There are several limitations to our study. First, we could not carry out out risk stratification according to risk factors such as age and vital signs because of the small sample size. However, prospective design and data of this study are major strengths because previous studies for patients with bleeding peptic ulcer are retrospective in design.19,20 It is nevertheless desirable to perform a future study that includes more patients and analyzes the results by risk stratification. Second, it was difficult to categorize the patients into two groups. Although the patients' demographic and clinical characteristics showed no significant difference between the two groups, a selection bias in the definition of early or delayed endoscopy may exist according to the clinical situation, medical facilities, and the experience of the endoscopist. Third, our results are not always applicable in all patients with UGIH, such as variceal bleeding, because we only considered patients with peptic ulcer bleeding in this study. Though peptic ulcer disease is the most common etiology of UGIH, other etiologies of UGIH cannot be excluded. Hence, we need to pay attention to the individual patient's history, clinical features, and origin of bleeding. Last but not the least, since the incidence of active bleeding ulcers - especially Forrest type Ib - was too small (13.3%), there could be a possibility that clinical outcomes between early and delayed endoscopy groups have actually no difference.

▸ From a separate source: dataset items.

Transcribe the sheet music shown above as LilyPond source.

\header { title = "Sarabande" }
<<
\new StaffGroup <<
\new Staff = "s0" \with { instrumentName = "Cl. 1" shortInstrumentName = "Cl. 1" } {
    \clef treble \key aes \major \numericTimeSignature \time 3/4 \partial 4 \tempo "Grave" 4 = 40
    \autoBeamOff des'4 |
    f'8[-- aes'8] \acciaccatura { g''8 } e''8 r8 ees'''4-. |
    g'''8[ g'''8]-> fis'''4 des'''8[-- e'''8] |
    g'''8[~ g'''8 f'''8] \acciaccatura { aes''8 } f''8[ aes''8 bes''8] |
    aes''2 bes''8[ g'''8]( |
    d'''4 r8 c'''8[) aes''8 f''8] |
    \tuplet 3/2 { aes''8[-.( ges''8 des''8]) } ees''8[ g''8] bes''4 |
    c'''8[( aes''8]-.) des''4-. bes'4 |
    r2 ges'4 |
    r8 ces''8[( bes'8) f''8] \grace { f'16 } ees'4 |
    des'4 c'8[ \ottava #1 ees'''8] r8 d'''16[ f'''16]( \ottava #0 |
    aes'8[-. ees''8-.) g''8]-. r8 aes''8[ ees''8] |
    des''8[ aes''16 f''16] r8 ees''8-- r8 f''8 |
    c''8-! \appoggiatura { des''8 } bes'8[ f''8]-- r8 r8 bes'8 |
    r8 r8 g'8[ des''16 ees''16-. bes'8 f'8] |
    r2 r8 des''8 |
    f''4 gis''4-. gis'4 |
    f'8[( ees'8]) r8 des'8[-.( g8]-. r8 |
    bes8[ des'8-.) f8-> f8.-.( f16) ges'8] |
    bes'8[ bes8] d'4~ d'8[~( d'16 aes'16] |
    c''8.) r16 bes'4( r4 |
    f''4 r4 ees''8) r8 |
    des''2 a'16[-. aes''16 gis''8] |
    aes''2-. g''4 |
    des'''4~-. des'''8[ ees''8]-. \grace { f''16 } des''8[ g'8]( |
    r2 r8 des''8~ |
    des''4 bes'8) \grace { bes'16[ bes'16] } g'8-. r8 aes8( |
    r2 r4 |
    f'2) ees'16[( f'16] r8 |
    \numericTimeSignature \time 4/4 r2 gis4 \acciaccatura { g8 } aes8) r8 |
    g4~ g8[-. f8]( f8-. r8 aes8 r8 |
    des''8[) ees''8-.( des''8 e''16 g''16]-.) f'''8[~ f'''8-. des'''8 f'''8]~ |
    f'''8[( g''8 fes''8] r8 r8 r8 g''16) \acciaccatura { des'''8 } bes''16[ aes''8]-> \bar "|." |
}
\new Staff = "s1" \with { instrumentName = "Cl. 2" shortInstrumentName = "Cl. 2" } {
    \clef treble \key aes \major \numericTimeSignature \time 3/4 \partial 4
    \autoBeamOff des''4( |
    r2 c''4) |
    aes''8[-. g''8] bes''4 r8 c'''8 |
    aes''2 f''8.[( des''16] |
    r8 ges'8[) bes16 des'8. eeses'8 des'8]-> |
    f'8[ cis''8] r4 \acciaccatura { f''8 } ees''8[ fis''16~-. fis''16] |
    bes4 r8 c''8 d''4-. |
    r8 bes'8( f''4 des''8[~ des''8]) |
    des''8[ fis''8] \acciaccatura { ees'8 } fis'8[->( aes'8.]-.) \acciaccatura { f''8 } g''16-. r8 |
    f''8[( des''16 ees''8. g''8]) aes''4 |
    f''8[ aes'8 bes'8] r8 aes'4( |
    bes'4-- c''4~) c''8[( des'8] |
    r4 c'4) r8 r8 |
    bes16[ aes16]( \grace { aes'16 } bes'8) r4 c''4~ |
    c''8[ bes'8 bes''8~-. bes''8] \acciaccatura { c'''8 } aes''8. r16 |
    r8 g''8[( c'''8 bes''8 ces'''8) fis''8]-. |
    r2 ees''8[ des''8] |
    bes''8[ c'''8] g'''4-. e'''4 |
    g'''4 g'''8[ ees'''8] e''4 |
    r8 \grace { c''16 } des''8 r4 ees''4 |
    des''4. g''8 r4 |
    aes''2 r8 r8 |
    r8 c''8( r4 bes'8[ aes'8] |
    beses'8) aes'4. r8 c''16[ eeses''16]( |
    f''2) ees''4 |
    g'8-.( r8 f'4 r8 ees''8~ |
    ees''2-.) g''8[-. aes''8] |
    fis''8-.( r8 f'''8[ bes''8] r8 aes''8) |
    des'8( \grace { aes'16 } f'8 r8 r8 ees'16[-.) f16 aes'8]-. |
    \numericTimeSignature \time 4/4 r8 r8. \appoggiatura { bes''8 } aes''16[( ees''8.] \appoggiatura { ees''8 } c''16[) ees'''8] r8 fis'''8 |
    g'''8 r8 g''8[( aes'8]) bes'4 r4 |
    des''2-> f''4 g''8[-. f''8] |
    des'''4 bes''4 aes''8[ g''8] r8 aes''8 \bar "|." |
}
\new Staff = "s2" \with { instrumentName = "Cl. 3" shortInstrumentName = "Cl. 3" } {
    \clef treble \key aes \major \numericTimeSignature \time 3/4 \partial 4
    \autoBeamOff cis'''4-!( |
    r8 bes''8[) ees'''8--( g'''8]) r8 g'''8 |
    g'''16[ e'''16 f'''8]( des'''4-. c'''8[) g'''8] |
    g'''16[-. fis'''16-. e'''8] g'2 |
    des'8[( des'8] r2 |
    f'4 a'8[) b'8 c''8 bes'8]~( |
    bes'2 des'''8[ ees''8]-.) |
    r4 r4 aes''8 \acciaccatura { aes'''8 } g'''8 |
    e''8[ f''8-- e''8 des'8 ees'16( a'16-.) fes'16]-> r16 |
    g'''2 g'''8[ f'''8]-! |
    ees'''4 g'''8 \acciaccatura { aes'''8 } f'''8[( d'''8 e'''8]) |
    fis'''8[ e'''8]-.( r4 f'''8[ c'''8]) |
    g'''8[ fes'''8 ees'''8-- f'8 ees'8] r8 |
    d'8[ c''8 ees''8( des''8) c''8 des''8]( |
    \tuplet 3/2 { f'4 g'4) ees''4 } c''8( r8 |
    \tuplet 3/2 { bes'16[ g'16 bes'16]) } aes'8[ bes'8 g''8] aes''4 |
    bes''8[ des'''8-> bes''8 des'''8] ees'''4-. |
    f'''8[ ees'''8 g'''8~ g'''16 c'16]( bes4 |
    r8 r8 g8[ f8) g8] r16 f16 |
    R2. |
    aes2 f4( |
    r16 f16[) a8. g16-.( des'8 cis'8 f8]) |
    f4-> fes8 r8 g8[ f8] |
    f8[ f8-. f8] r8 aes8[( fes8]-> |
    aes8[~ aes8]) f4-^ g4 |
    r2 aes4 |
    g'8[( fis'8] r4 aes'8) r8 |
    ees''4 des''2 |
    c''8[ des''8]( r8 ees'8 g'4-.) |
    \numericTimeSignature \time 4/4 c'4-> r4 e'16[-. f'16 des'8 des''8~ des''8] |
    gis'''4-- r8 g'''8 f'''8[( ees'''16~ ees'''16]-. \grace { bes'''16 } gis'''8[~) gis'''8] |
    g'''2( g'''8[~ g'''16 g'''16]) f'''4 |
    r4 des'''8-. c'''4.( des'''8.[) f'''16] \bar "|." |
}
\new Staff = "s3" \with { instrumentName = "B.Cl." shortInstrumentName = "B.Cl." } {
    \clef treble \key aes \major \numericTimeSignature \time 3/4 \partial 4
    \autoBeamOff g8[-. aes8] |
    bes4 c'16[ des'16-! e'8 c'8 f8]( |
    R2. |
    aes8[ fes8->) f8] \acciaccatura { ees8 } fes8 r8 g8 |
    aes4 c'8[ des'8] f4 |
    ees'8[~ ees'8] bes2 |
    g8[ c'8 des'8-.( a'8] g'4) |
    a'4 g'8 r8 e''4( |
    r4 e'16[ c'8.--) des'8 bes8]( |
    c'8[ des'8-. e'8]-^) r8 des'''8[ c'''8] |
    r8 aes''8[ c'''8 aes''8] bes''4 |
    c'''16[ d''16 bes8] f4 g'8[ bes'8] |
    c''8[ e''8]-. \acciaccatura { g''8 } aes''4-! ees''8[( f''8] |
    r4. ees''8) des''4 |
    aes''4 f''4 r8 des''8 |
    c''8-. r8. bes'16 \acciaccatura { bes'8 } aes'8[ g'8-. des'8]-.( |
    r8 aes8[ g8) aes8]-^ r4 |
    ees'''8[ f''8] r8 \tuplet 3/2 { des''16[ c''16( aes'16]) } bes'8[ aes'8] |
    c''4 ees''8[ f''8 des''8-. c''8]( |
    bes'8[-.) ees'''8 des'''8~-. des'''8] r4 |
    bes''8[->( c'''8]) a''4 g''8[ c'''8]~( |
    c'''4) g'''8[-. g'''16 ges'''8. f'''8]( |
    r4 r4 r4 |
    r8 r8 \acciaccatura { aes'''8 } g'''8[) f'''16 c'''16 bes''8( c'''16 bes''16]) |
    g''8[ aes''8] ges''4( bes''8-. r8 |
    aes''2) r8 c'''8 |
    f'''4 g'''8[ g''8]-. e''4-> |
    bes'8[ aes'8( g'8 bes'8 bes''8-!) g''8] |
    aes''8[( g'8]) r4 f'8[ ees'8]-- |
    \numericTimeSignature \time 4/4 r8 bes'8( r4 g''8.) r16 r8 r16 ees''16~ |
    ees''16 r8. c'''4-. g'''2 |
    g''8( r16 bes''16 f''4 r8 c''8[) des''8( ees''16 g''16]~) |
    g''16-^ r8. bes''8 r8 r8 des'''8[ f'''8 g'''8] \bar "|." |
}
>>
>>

Finally, it was not possible to estimate the influence of proton-pump inhibitor (PPI) therapy. PPI therapy is warranted in all patients with UGIH severe enough to require endoscopic therapy,21 and combination of endoscopic therapy with PPI is indicated for nonbleeding ulcers at endoscopy (Forrest type IIa, IIb) with the intent to reduce re-bleeding and surgery.22 PPI therapy is also recommended in patients with suspected peptic ulcer bleeding associated with hemodynamic instability, and in patients for whom endoscopic evaluation is delayed or unavailable.21 The re-bleeding rate in the delayed endoscopy group was similar to that of early endoscopy group, suggesting the presence of a PPI effect before endoscopy. Several trials reported data for re-bleeding within three days after PPI treatment. There was a significant difference in the 3-day re-bleeding rates in favour of PPI treatment compared to control. Especially, high-dose intravenous PPI treatment reduced the rates of re-bleeding and surgical intervention.23
In conclusion, the effectiveness of interventional endoscopy for patients with bleeding peptic ulcer disease was not significantly affected by the timing of endoscopy. In other words, early endoscopy performed at night showed no definite benefit as compared to delayed endoscopy performed during the day. However, the patient's history and clinical characteristics should be taken into consideration when evaluating whether to perform prompt or delayed endoscopy according to the clinical situation. Further prospective randomized studies will be needed to demonstrate the benefits and costs for UGIH patients according to the timing of endoscopy.
This work was supported by the research fund of Hanyang University Industrial Digital Park (200700000005845).